Background: Evidence suggests female physicians experience higher rates of burnout compared to male counterparts1,2. The Electronic Health Record (EHR) is a recognized source of physician burnout (4,5,6). Therefore, efforts to understand gender disparities in EHR use may offer insights into burnout disparities at large. Studies in outpatient settings have found female physicians spend more time in the EHR and receive a higher volume of inbox messages from both staff and patients (7,8,9). Whether similar gender disparities exist within inpatient settings remains largely unexplored. In the hospital, Epic Secure Chat has emerged as a communication tool that could create similar workload challenges to those in the clinic. Recent studies suggest physicians bear the highest daily burden of Secure Chat messages, though gender-based differences have yet to be examined (9). This study aimed to explore potential gender differences in Secure Chat messaging patterns for resident physicians on inpatient Internal Medicine services.
Methods: We conducted a retrospective analysis of Secure Chat data among trainees (PGY1, PGY2, PGY3) in the Mayo Clinic Internal Medicine Residency from October 2023 to October 2024. Data on messages sent and received were extracted from Epic’s Signal Report and matched to resident schedules during 4-week long, non-intensive care inpatient primary service rotations. This data was then matched to administrative records including physician gender (male and female only).

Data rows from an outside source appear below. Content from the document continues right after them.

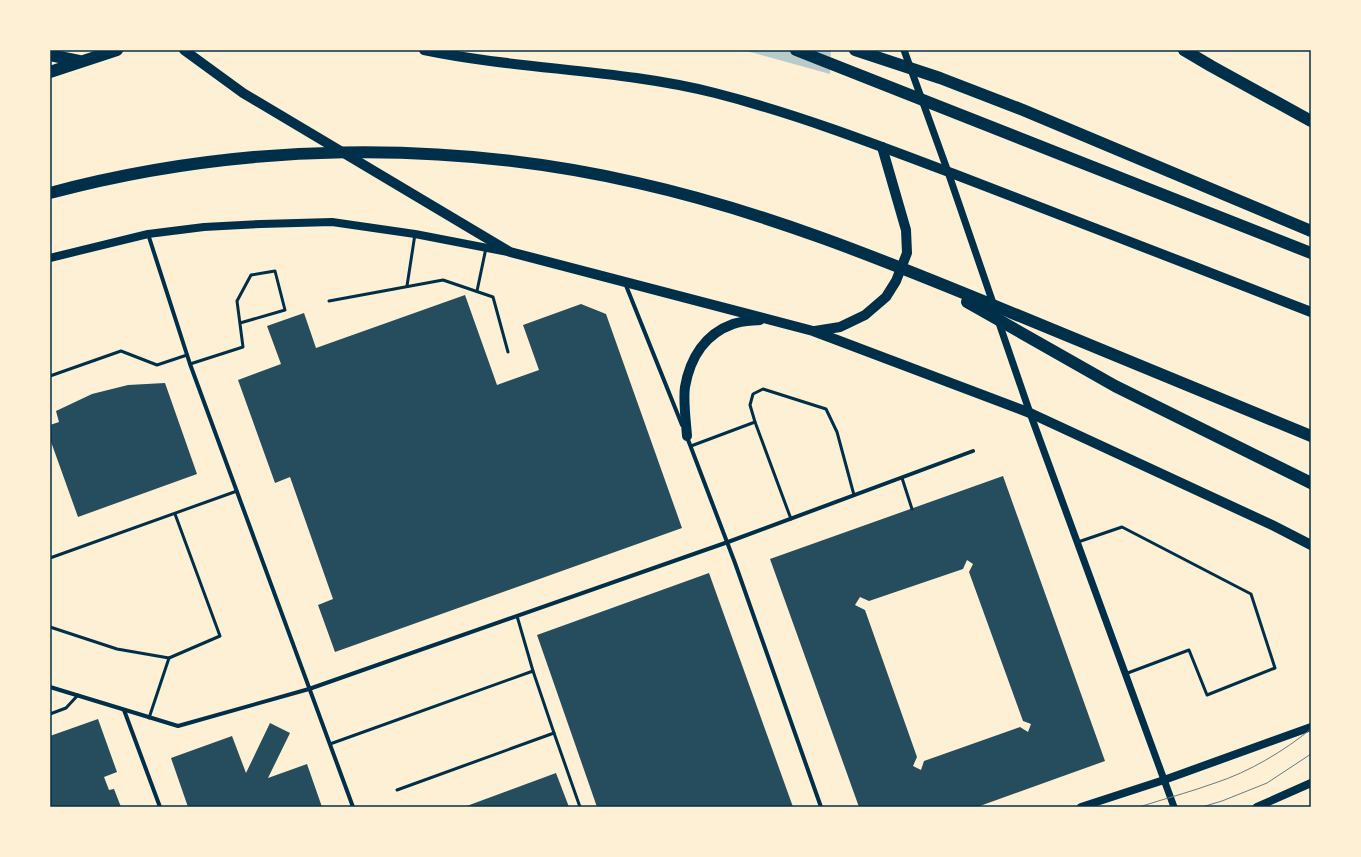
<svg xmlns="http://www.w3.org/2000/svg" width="1361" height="857" font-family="'Public Sans',sans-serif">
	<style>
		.green { fill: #b9caca }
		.building { fill: #264d5e; fill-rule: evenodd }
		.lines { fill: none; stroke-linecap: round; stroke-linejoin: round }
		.service { stroke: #003049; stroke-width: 3 }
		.minor { stroke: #003049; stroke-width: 4 }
		.tertiary { stroke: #003049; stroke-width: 7 }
		.secondary { stroke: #003049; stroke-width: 8 }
		.primary { stroke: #003049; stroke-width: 10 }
		.motorway { stroke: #003049; stroke-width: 12 }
		.tram { stroke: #657d81; stroke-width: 1 }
		.neatline { fill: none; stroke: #003049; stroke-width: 1.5 }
	</style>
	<rect width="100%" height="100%" fill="#fdf0d5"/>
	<polygon class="green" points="743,50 831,50 830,74"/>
	<g class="building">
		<polygon points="465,295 497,385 539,370 523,325 581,304 606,314 682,528 335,652 318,605 333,599 290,477 275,483 238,380 281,364 267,326 304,313 316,348"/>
		<polygon points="165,383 197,474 78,517 50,439 50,425 59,422 56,411 92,394 128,385"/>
		<path d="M1003,476L1105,761L977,807H859L770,559ZM967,560L973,564L969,572L1023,721L1031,724L1028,732L1020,727L924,761L921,770L913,766L917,757L865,610L855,605L860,597L869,601L963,569Z"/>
		<polygon points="709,573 793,807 597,807 537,635"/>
		<polygon points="98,719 117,772 104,777 109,790 114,789 121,807 50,807 50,736"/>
		<polygon points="270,723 290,733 268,778 307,764 322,807 188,807 171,758 232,736 246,773"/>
		<polygon points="556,773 569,807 464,807"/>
	</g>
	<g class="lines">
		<g class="service">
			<polyline points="407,286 415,234"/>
			<polyline points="477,291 486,248"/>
			<polyline points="329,301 443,280 493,297 508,352"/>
			<polyline points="190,364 243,347 237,301 251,275 275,271 285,310 240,323"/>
			<polyline points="50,376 121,351 157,365 187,355"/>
			<polyline points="691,446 755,422"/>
			<polyline points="902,478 912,509"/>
			<polyline points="791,519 755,422 750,405 753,394 763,389 826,409 837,432 854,495"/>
			<polyline points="1078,542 1122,527 1251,594 1275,668 1207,695 1189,650 1125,674"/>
			<polyline points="50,558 237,491"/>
			<polyline points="517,616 533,671"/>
			<polyline points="50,627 117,649 169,658 220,636 175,514"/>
			<polyline points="50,714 66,708 78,695"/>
			<polyline points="149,718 169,658"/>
			<polyline points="554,733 580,807"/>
			<polyline points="330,744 533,671 554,733 397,790"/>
		</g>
		<g class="minor">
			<polyline points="148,234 190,364 353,807"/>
			<polyline points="625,283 682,425"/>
			<polyline points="687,437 735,563 821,807"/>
			<polyline points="50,687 178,726 309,689 728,542 973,451"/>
			<polyline points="124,710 160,807"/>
		</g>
		<g class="tertiary">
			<polyline points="904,50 948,172 994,306"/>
			<polyline points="998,320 1030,413 1174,807"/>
		</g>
		<g class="secondary">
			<polyline points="50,258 148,234 204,227 261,224 332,222 415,234 508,252"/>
			<polyline points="1081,807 1164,780 1311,727"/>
			<polyline points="1257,807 1311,783"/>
		</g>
		<g class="primary">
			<polyline points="184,50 243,93 510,252 813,331 837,340 1030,413 1272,525 1311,545"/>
			<path d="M424,50C520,70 620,69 715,93C797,114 875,144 954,174C1073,219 1192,266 1311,312"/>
			<polyline points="815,331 840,327 865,315 886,297 896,281 907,253 906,230 882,147"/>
			<path d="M687,436C686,422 683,400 685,387C690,358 705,334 733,324C741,321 751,321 760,320"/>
		</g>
		<g class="motorway">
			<polyline points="796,50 1311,253"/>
			<polyline points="855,50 940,78 1023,110 1311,231"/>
			<polyline points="1184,50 1211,66 1311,121"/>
			<polyline points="50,55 79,61"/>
			<polyline points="50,72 117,50"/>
			<path d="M50,193C241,142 446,139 638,183C763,211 881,259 1000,308C1103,351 1207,393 1311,436"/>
			<polyline points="967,302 1115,386 1311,483"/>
		</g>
		<g class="tram">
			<path d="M1139,807C1164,799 1190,792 1215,783C1249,772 1284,751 1311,729"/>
			<polyline points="1202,807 1222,801 1267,783 1311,754"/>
		</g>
	</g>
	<rect width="1361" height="857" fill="none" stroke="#fdf0d5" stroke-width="102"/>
	<rect x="51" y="51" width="1259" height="755" class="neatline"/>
</svg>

We used simple comparisons of mean message counts per day for statistical analysis.
Results: Secure Chat messaging patterns were analyzed across rotations including: PGY2-only rotations (Gastroenterology, Pulmonology), a PGY1-only rotation (Neurology), a PGY3-only rotation (Hospital Medicine), and mixed rotations where PGY3s lead PGY1s (Cardiology, Medicine). For mixed-level rotations, messaging patterns were analyzed separately by resident role (PGY1 vs. PGY3), resulting in eight distinct rotation categories for analysis. Female residents received more Secure Chat messages than males in all but one rotation, with significant differences on the PGY3-only Hospital Medicine (77.1 vs. 61.5) and PGY1 Cardiology rotations (69.5 vs. 61.8), p< 0.05. Women also sent more messages on average than male residents other than during the PGY3-led Cardiology and PGY3-led Medicine rotations. Significant differences in messages sent by women were observed on PGY1 Cardiology (31.8 vs. 23.4), PGY2 Pulmonology (30.4 vs. 23.7), and PGY3-only Hospital Medicine rotations (34.2 vs. 23.2), p< 0.05.
Conclusions: Female residents generally received and sent more Secure Chat messages than male colleagues, with significant disparities on specific rotations. These findings parallel trends in outpatient settings and suggest gender-based differences in communication demands in the inpatient environment. Future research should examine the impact of messaging volume on resident well-being and efficiency.